Les « Bonnets rouges » sont en colère. De nos jours, tout le monde est « en colère ». On chercherait en vain une catégorie socioprofessionnelle sereine ou simplement apaisée et tolérante envers le reste de la population… En 1956, en profitant de la vague de deux années de manifs, les poujadistes conquirent deux millions de voix aux législatives et eurent cinquante-deux députés (douze pour cent du total), réunis sous l’étiquette « Union et fraternité française »… Parmi ces élus figurait un certain Jean-Marie Le Pen, alors ardent partisan de l’Algérie française, et qui commençait son ascension. (Je me plais, au passage, à imaginer la « Françalgérie » d’un Le Pen vainqueur du général de Gaulle : notre pays compterait, à présent, cinquante pour cent de Maghrébins !)


Les couvre-chefs des « Bonnets rouges » bretons ne sont apparemment pas fabriqués en France, mais en Écosse. Bravo, les gars ! J’espère simplement que ces bouts de tricot ne deviendront pas les emblèmes d’un vote qui enverrait plus de cinquante députés du Front national à la prochaine Assemblée nationale. Je crains ce scénario, hélas trop vraisemblable ! Les populismes destructeurs et braillards, casseurs et égoïstes, finissent inexorablement en voix pour l’extrême droite. Le poujadisme était d’extrême droite. Les « Bonnets rouges » sont populistes, démagogiques, nationalistes, anti-européens, anti-cosmopolites ; bref, ils sont d’extrême droite, ils la servent sciemment ou ils se font manipuler par elle. Et, quoi qu’en dise Marine Le Pen, héritière méritante et rusée (ou mieux conseillée) du « patriotisme » de papa, le Front national se situe encore à la droite de cette extrême-droite-là.

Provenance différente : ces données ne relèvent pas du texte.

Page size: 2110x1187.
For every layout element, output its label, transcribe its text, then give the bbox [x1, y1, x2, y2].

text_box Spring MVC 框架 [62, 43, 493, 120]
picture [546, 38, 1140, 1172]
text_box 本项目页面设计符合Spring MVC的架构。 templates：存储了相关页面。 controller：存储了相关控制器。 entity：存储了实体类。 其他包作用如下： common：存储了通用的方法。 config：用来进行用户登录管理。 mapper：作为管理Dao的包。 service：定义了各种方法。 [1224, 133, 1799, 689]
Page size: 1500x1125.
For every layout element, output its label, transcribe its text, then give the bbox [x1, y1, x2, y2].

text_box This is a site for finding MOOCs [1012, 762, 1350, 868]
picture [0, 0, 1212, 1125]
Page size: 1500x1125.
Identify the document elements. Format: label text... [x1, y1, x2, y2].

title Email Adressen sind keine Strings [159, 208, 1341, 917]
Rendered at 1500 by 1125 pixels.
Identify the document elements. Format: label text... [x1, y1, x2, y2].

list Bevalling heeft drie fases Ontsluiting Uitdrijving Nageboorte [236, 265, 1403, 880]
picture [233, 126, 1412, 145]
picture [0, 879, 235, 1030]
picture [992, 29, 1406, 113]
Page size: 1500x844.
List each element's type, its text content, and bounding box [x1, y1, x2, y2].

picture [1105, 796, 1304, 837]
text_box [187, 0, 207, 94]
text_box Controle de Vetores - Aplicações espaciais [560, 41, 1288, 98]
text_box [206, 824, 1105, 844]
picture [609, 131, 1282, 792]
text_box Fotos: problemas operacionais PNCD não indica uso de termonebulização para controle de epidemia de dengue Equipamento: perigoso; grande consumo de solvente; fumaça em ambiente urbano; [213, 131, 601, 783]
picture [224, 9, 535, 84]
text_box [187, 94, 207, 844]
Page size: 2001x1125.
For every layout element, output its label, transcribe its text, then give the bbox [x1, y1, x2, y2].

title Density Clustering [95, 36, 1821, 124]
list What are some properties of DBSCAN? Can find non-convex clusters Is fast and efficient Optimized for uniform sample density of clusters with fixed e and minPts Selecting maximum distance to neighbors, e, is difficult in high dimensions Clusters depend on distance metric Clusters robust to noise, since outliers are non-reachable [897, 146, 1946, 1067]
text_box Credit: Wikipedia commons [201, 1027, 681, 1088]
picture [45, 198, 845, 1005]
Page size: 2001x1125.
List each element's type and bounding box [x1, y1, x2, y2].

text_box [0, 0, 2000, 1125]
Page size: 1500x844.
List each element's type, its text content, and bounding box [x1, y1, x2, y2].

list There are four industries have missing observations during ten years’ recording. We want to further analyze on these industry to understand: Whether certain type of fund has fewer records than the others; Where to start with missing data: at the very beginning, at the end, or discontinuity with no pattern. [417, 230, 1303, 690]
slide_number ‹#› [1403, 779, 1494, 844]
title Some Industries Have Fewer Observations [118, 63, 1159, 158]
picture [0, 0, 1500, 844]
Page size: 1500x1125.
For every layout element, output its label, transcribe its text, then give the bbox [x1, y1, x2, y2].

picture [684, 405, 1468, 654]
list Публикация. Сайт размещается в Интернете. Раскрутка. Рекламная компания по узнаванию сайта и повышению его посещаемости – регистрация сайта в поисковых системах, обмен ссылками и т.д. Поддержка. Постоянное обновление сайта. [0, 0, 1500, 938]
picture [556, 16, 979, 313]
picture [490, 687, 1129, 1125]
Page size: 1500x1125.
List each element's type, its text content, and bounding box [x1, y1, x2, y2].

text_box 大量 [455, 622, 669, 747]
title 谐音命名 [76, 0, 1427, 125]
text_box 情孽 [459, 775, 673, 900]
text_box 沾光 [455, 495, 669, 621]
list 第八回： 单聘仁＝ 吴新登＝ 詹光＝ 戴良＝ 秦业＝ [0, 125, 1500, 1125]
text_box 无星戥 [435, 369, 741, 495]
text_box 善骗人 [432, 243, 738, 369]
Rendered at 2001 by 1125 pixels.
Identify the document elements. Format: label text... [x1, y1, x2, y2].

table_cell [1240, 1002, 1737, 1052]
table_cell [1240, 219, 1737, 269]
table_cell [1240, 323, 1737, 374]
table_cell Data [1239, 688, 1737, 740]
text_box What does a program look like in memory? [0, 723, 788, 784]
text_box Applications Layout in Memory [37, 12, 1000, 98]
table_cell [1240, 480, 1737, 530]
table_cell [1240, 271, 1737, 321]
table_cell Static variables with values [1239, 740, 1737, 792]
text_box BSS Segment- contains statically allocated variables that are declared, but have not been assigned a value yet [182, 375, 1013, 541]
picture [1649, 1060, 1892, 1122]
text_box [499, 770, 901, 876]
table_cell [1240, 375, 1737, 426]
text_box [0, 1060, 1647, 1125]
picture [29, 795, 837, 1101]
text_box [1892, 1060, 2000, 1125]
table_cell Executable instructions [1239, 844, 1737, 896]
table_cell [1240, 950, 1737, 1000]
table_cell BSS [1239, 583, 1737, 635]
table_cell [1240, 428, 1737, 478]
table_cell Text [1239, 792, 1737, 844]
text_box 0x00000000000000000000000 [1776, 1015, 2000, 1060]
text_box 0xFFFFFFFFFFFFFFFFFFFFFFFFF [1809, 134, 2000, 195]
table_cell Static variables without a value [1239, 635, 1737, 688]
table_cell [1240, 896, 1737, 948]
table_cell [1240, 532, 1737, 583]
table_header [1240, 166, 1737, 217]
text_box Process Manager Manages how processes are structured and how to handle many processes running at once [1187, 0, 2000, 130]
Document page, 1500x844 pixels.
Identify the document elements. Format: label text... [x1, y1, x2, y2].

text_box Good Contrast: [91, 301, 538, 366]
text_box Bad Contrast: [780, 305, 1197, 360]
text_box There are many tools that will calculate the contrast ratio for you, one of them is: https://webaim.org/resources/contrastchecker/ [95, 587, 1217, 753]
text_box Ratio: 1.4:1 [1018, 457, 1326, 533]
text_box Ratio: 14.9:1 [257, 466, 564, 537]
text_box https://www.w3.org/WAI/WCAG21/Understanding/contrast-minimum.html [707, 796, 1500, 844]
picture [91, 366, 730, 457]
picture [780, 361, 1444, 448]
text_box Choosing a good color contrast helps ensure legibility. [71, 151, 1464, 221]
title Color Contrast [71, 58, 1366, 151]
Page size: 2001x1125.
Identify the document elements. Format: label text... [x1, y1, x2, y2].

Telle est la raison qui me pousse, en compagnie des baleines, des goélands et des souvenirs de mes missions sur la Calypso, à proclamer mon amour du bonnet rouge : celui du commandant Cousteau, de la paix, de la beauté du monde et de l’écologie. Celui de la nécessité de l’écotaxe, de la transition énergétique et du combat contre un chaos climatique potentiellement ravageur. Celui de l’agriculture biologique, plutôt que des usines à cochons, à poulets et à maïs qui polluent les rivières et couvrent les côtes bretonnes de tapis puants d’algues vertes. Celui des dauphins qui soufflent et gazouillent près de la pointe du Raz ou du cap Sizun, plutôt que celui des camions qui crachent leurs nuages de gaz carbonique, d’oxydes d’azote, de benzopyrènes et de particules fines sur la quatre voies, de Rennes à Brest et de Quimper à Lorient.